* EXCERPTED RECORDS *
-=-=-=-=-
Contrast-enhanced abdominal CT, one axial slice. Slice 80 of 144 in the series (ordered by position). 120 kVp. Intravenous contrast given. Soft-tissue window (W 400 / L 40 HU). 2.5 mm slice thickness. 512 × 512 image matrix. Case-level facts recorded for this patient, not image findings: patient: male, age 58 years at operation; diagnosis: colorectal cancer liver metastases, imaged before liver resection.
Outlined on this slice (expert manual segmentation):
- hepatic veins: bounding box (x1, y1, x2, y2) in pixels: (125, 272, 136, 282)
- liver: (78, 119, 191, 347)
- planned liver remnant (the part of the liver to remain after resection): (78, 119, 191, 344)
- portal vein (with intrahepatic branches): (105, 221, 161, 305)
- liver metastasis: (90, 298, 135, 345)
-=-=-=-=-
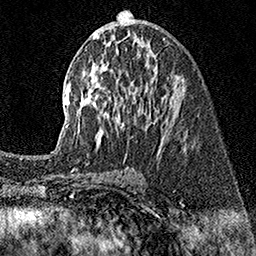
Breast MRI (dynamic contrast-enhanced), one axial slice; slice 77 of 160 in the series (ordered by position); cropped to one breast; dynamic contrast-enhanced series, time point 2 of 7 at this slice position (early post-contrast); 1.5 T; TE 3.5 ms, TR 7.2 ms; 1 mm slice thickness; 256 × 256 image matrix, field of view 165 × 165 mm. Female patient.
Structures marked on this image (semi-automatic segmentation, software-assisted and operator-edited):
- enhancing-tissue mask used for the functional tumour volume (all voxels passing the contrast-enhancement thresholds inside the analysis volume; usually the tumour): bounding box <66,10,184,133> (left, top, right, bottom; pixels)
-=-=-=-=-
* WORK ORDER *
Copy the lines above exactly, beginning at the line that has "Outlined on this" and stopping after the line that has "- liver metastasis: (90, 298, 135, 345)", and omit the rest.

* ANSWER AREA *
Outlined on this slice (expert manual segmentation):
- hepatic veins: bounding box (x1, y1, x2, y2) in pixels: (125, 272, 136, 282)
- liver: (78, 119, 191, 347)
- planned liver remnant (the part of the liver to remain after resection): (78, 119, 191, 344)
- portal vein (with intrahepatic branches): (105, 221, 161, 305)
- liver metastasis: (90, 298, 135, 345)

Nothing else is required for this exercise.